Sem ter uma ideia precisa de qual será a demanda futura, o Ministério de Minas e Energia suspendeu leilões de novas usinas e linhas de transmissão. Também cancelou, por prazo indeterminado, a 17ª rodada de licitação para áreas de petróleo e gás natural. Diante do cenário totalmente incerto para os cruzeiros turísticos, a Agência Nacional de Transportes Aquaviários (Antaq) desmarcou a concessão de um terminal portuário de passageiros em Fortaleza, mas o Ministério da Infraestrutura diz que manterá os demais certames – de portos, aeroportos, rodovias e ferrovias.

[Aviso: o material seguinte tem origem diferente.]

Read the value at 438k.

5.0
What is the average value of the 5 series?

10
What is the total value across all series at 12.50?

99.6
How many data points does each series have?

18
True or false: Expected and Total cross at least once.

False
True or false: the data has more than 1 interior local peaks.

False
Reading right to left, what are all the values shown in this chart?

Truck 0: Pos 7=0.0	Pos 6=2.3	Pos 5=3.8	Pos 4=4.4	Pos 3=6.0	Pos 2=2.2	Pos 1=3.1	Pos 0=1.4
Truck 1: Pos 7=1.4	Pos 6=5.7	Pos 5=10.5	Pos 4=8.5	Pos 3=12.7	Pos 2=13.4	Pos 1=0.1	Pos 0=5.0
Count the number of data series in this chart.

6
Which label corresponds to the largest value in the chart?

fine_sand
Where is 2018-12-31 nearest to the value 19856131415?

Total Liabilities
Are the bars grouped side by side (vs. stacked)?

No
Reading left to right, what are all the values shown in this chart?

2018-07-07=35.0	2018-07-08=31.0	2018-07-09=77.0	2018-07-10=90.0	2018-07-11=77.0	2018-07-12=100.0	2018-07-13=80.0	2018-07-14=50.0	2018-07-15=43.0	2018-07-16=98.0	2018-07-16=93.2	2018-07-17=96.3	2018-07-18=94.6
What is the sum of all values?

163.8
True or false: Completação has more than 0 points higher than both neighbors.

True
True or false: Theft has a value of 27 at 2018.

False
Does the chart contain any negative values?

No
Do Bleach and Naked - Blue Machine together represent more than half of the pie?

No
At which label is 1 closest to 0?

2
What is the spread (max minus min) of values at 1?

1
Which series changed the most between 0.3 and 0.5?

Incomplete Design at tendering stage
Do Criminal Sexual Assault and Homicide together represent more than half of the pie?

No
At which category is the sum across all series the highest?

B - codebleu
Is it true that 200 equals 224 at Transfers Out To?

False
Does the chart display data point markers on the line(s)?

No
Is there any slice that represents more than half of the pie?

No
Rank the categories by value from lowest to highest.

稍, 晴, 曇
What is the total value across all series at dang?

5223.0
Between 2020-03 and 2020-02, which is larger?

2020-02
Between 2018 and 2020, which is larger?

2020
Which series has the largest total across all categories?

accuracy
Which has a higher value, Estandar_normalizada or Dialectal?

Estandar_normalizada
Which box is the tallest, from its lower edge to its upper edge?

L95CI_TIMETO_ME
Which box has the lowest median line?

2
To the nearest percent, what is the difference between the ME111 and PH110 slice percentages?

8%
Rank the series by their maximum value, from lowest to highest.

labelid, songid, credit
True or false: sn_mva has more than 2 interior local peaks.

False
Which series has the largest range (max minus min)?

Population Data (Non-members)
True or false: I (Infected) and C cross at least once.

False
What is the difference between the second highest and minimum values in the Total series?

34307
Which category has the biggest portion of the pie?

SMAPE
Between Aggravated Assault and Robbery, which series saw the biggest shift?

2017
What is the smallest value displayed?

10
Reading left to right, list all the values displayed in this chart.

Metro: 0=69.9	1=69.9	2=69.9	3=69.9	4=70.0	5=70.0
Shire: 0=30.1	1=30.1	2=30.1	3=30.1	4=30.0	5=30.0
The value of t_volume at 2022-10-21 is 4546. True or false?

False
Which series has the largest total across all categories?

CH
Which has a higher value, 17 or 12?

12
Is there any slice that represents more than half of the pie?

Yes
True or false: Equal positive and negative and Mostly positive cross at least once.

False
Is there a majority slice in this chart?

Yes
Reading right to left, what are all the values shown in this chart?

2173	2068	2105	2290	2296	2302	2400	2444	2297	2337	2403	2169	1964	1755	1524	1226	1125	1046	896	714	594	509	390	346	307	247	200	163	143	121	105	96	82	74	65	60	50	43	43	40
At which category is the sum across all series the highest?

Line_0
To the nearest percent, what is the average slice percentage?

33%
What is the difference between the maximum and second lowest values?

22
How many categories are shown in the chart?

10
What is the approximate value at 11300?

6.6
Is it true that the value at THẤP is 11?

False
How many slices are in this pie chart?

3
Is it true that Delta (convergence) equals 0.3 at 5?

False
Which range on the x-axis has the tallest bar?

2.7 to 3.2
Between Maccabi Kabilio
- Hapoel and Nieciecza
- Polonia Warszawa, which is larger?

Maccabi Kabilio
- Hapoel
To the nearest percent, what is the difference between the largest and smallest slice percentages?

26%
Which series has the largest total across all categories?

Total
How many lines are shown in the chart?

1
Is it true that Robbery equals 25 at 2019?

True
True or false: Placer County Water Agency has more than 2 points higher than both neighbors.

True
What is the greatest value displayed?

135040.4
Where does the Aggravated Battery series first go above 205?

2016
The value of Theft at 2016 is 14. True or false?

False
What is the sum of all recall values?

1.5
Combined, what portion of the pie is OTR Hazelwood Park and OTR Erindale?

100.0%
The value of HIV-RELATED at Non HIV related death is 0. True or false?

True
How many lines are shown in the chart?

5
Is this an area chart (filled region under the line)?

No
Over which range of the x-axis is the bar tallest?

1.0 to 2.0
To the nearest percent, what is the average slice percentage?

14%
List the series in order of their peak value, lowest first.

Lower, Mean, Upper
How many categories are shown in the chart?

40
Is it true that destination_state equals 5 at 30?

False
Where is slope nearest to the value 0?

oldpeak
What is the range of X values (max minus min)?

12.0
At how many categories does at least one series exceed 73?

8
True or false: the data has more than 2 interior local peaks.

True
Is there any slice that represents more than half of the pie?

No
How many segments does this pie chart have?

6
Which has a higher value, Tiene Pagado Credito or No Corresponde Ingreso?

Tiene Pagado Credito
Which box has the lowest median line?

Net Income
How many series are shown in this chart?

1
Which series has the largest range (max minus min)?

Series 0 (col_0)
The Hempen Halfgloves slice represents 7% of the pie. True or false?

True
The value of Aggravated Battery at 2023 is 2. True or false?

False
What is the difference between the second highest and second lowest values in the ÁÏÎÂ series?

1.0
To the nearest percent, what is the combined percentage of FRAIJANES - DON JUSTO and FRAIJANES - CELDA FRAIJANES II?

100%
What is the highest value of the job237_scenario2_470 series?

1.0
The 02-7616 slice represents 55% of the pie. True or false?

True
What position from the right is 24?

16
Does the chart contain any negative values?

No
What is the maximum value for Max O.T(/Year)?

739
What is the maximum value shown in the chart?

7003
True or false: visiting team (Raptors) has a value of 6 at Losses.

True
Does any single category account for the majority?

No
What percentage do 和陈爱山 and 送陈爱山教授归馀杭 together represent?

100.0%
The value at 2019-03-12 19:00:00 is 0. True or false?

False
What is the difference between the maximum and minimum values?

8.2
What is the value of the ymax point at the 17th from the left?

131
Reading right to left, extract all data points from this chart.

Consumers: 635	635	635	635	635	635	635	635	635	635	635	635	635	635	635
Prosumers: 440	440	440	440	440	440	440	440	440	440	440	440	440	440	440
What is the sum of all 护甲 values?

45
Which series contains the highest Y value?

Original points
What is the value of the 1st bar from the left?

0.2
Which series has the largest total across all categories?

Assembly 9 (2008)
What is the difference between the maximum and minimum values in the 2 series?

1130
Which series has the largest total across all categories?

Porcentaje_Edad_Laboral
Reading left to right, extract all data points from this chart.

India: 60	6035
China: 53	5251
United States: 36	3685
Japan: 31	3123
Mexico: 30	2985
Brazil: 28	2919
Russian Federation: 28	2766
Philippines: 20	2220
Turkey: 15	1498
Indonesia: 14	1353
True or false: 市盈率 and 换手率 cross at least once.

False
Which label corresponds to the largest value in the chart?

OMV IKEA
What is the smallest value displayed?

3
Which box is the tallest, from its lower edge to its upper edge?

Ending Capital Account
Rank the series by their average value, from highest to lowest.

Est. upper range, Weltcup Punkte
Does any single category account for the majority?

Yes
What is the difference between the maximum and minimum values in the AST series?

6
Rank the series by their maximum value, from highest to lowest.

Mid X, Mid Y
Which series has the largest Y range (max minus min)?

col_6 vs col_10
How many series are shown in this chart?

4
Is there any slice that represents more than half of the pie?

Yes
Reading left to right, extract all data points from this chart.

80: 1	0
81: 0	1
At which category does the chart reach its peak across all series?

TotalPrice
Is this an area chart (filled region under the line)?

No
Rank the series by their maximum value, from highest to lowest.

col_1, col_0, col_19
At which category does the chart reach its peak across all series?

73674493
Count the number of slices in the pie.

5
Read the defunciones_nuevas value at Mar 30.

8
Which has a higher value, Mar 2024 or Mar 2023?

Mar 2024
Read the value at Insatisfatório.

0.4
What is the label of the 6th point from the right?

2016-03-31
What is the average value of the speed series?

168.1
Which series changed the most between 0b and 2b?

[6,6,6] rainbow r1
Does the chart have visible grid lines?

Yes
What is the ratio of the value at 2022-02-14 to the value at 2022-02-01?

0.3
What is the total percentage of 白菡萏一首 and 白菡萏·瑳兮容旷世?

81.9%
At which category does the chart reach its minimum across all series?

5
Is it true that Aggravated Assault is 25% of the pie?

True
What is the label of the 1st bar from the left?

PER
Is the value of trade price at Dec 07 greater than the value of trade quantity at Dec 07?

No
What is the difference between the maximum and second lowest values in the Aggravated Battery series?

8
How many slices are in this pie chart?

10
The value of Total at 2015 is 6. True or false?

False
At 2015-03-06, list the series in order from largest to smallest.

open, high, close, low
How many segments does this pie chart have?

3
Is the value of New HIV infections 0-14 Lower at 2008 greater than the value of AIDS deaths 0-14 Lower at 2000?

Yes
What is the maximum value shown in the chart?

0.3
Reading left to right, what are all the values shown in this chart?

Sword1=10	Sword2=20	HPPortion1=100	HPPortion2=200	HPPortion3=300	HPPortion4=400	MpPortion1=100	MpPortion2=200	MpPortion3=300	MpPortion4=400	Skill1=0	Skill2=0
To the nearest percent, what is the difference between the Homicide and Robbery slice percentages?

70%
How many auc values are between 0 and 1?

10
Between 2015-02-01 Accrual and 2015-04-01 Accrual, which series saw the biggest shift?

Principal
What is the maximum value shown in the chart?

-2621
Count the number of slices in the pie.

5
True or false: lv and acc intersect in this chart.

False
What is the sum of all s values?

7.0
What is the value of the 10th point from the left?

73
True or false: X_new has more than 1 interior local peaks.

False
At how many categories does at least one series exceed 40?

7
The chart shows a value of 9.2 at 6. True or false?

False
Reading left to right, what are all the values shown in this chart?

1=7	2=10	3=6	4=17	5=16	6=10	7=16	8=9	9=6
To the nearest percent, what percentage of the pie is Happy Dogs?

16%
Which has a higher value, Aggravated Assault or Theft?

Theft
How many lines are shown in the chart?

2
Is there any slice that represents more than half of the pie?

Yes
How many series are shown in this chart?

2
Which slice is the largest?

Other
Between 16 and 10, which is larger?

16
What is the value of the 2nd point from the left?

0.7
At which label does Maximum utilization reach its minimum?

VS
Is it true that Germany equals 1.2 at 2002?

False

No difícil ambiente pós-pandemia, a aceleração dos investimentos privados nas concessões de infraestrutura terá papel-chave para uma retomada mais forte da atividade econômica. E o interesse dos potenciais investidores, sejam nacionais ou estrangeiros, estará certamente condicionado à maneira como o governo e as agências reguladoras lidarão com os problemas advindos da atual tormenta. Já houve acenos importantes, como o adiamento das outorgas anuais cobradas das concessionárias de aeroportos e uma flexibilização das obrigações regulatórias, para companhias aéreas ou para operadoras de linhas interestaduais de ônibus.

A decisão mais difícil, no entanto, ainda está pela frente: como recompor o equilíbrio dos contratos – talvez, inclusive, diminuindo os valores de outorga cobrados ou aceitando aumentos de tarifas para os consumidores. A conta não será agradável, mas não se pode fazer de conta que o problema não existe.